* BEGIN Source records *

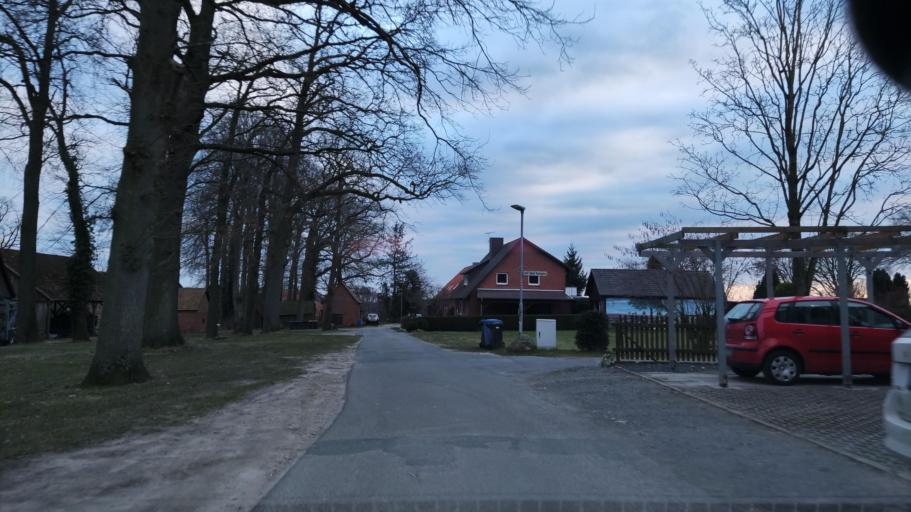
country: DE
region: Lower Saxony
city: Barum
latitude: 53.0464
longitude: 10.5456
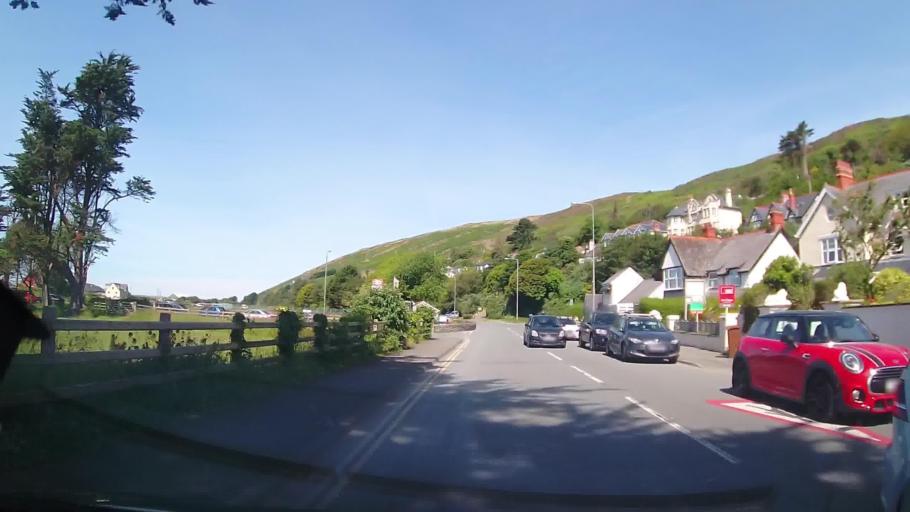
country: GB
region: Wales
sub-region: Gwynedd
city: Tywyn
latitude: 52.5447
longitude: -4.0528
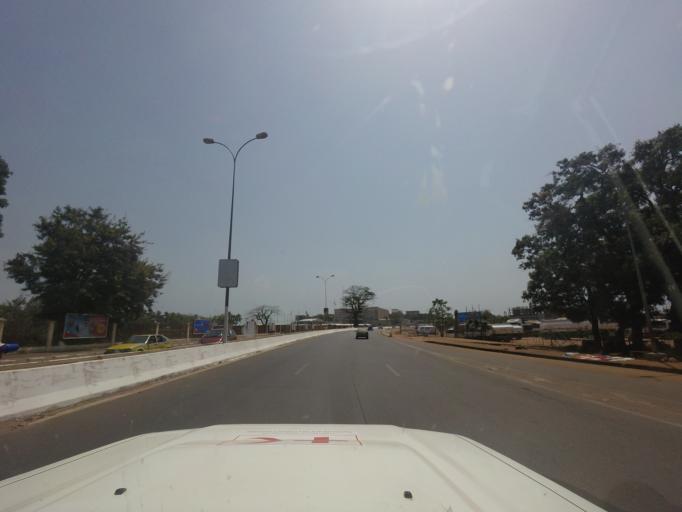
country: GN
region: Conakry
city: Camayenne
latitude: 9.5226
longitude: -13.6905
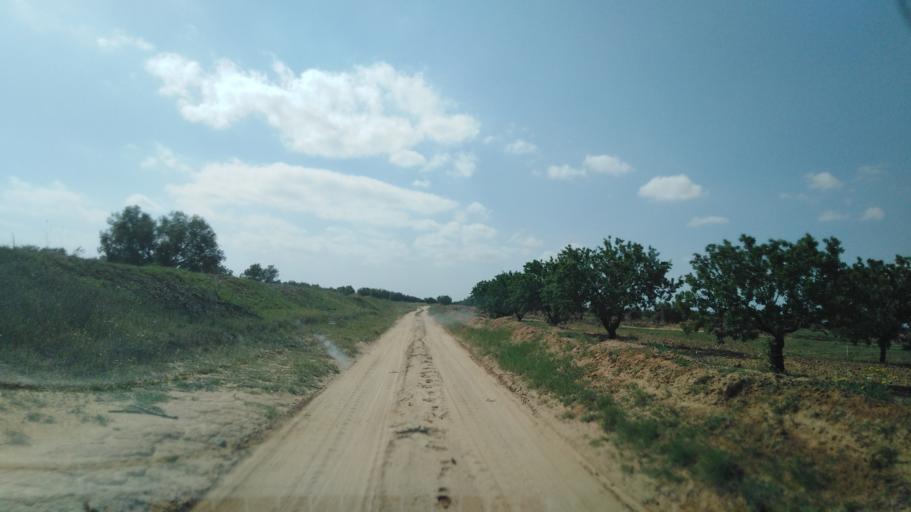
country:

* END Source records *
* BEGIN Source records *

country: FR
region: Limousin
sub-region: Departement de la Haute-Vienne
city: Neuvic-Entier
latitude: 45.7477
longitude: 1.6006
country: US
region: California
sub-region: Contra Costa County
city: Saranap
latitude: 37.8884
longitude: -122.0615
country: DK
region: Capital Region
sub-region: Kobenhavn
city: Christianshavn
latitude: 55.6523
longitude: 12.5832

* END Source records *
* BEGIN Source records *

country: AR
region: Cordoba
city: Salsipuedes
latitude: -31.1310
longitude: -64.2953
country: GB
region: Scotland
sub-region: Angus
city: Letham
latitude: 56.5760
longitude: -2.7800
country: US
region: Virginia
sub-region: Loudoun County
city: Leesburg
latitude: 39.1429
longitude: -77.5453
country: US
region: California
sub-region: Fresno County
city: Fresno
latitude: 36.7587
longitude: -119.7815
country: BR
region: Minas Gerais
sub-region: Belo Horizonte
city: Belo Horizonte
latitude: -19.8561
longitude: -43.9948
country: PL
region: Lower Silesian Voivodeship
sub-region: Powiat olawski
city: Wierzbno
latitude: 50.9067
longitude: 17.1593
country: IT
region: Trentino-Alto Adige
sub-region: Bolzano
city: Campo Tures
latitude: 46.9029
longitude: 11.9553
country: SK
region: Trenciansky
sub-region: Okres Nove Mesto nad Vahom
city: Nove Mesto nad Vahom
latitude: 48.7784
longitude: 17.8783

* END Source records *

Directive: Starting with the line with "region: Lower Silesian Voivodeship" and going on through the line with "longitude: 17.8783", change "latitude" to "lat" and give those lines again with nothing else altered.

Exercise result:
region: Lower Silesian Voivodeship
sub-region: Powiat olawski
city: Wierzbno
lat: 50.9067
longitude: 17.1593
country: IT
region: Trentino-Alto Adige
sub-region: Bolzano
city: Campo Tures
lat: 46.9029
longitude: 11.9553
country: SK
region: Trenciansky
sub-region: Okres Nove Mesto nad Vahom
city: Nove Mesto nad Vahom
lat: 48.7784
longitude: 17.8783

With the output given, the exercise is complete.